Records for this exercise:
= = = = =

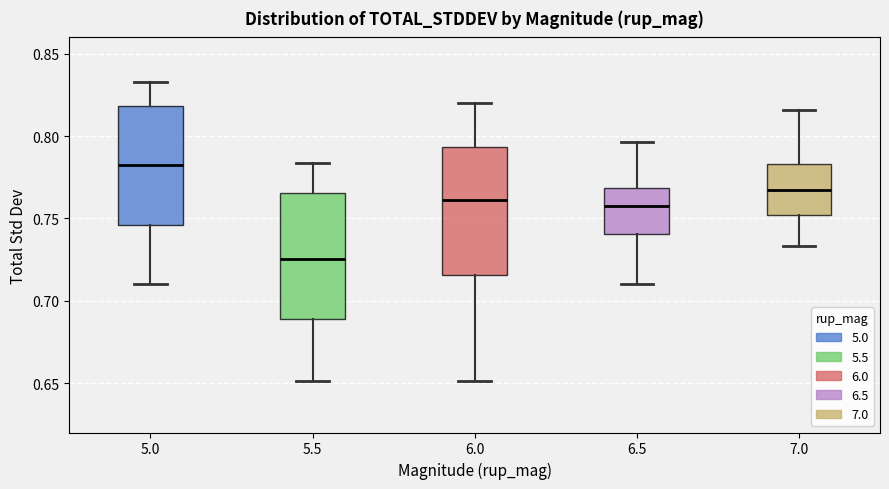

Reading left to right, transcribe this box plot: for each box, give where its median line is, the range the box spans, and where its two whiskers end, as read against the y-axis. The values are not printed on the chart, so give them approximately, as read against the axis.

5.0: median 0.785, box 0.745 to 0.820, whiskers 0.710 to 0.835
5.5: median 0.725, box 0.690 to 0.765, whiskers 0.650 to 0.785
6.0: median 0.760, box 0.715 to 0.795, whiskers 0.650 to 0.820
6.5: median 0.760, box 0.740 to 0.770, whiskers 0.710 to 0.795
7.0: median 0.765, box 0.750 to 0.785, whiskers 0.735 to 0.815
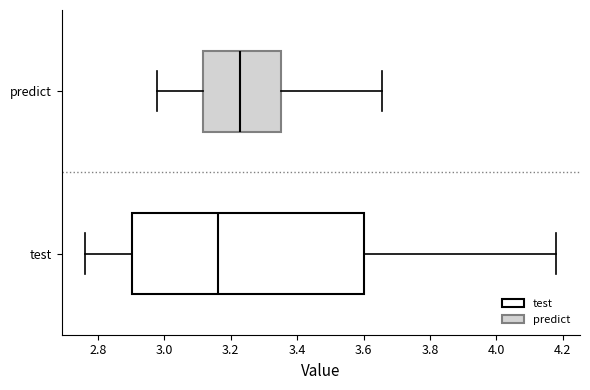

Reading bottom to top, read every box against the x-axis: the position of its median line, the range the box covers, and the ends of its whiskers. The values are not printed on the chart, so give them approximately, as read against the axis.

test: median 3.16, box 2.90 to 3.60, whiskers 2.76 to 4.18
predict: median 3.22, box 3.12 to 3.36, whiskers 2.98 to 3.66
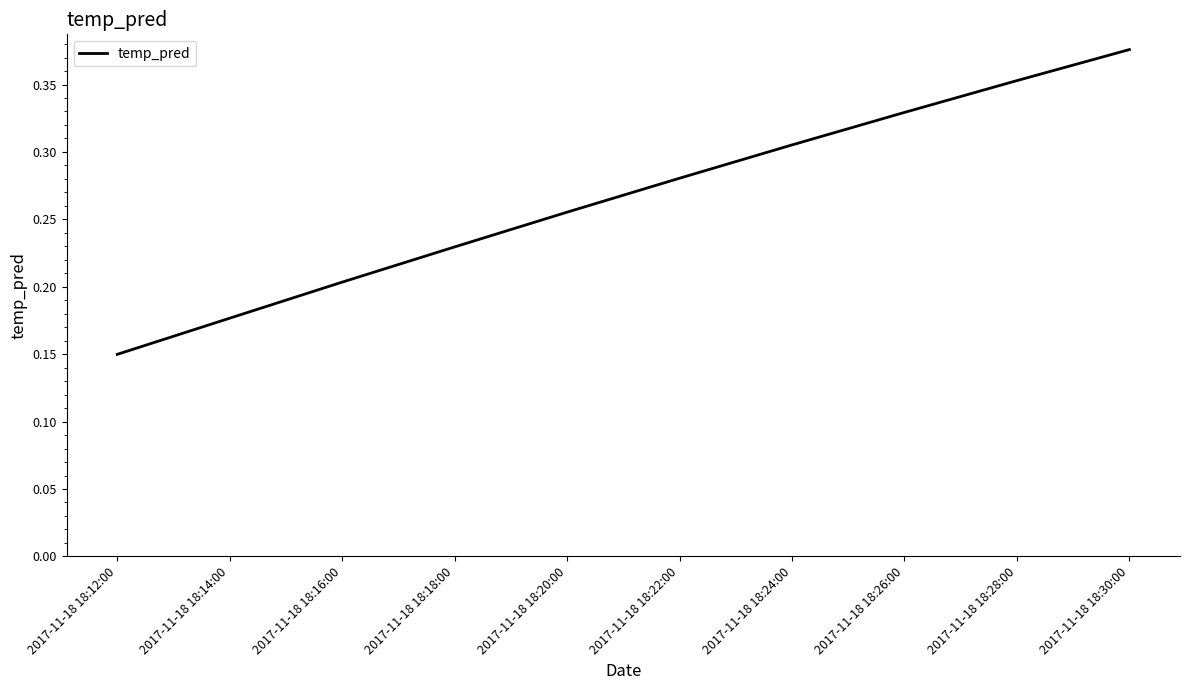

True or false: the data shows 0.1 at 2017-11-18 18:16:00.

False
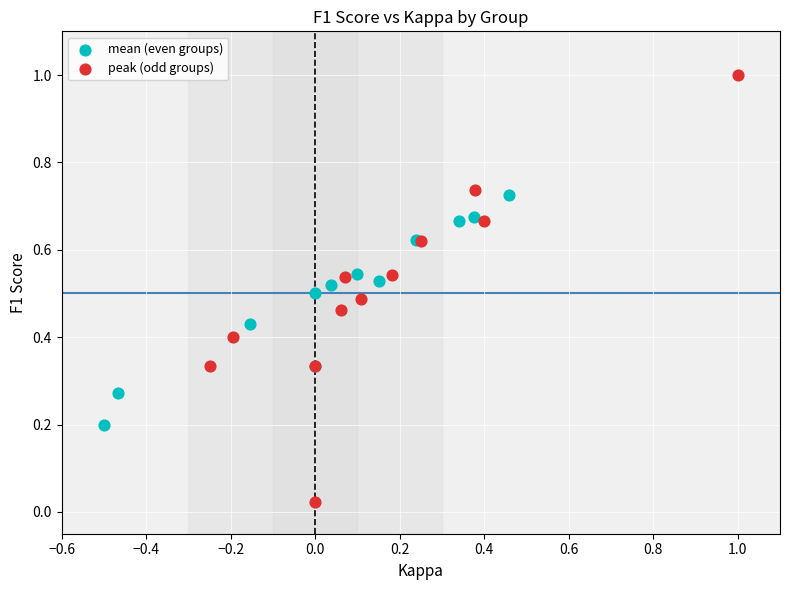

Which series has the largest Y range (max minus min)?

peak (odd groups)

= = = = =

Problem description:
Transcribe all of the entries above word for word, leaving the pictures out of your answer.

Solved problem:
Reading left to right, transcribe this box plot: for each box, give where its median line is, the range the box spans, and where its two whiskers end, as read against the y-axis. The values are not printed on the chart, so give them approximately, as read against the axis.

5.0: median 0.785, box 0.745 to 0.820, whiskers 0.710 to 0.835
5.5: median 0.725, box 0.690 to 0.765, whiskers 0.650 to 0.785
6.0: median 0.760, box 0.715 to 0.795, whiskers 0.650 to 0.820
6.5: median 0.760, box 0.740 to 0.770, whiskers 0.710 to 0.795
7.0: median 0.765, box 0.750 to 0.785, whiskers 0.735 to 0.815

Reading bottom to top, read every box against the x-axis: the position of its median line, the range the box covers, and the ends of its whiskers. The values are not printed on the chart, so give them approximately, as read against the axis.

test: median 3.16, box 2.90 to 3.60, whiskers 2.76 to 4.18
predict: median 3.22, box 3.12 to 3.36, whiskers 2.98 to 3.66

True or false: the data shows 0.1 at 2017-11-18 18:16:00.

False

Which series has the largest Y range (max minus min)?

peak (odd groups)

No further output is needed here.